_Exercise description_: Copy all of the text in the material below line for line, without changing anything, and leave the pictures out of your answer.

_Exercise input_:
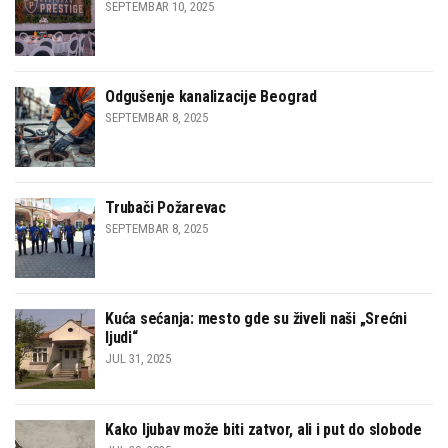
SEPTEMBAR 10, 2025
Odgušenje kanalizacije Beograd
SEPTEMBAR 8, 2025
Trubači Požarevac
SEPTEMBAR 8, 2025
Kuća sećanja: mesto gde su živeli naši „Srećni
ljudi“
JUL 31, 2025
Kako ljubav može biti zatvor, ali i put do slobode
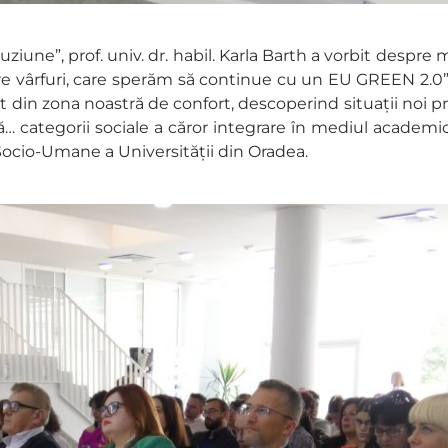
luziune”, prof. univ. dr. habil. Karla Barth a vorbit despr
spre vârfuri, care sperăm să continue cu un EU GREEN 2.
șit din zona noastră de confort, descoperind situații noi
stă… categorii sociale a căror integrare în mediul academ
 Socio-Umane a Universității din Oradea.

_Finished task_:
SEPTEMBAR 10, 2025
Odgušenje kanalizacije Beograd
SEPTEMBAR 8, 2025
Trubači Požarevac
SEPTEMBAR 8, 2025
Kuća sećanja: mesto gde su živeli naši „Srećni
ljudi“
JUL 31, 2025
Kako ljubav može biti zatvor, ali i put do slobode
luziune”, prof. univ. dr. habil. Karla Barth a vorbit despr
spre vârfuri, care sperăm să continue cu un EU GREEN 2.
șit din zona noastră de confort, descoperind situații noi
stă… categorii sociale a căror integrare în mediul academ
 Socio-Umane a Universității din Oradea.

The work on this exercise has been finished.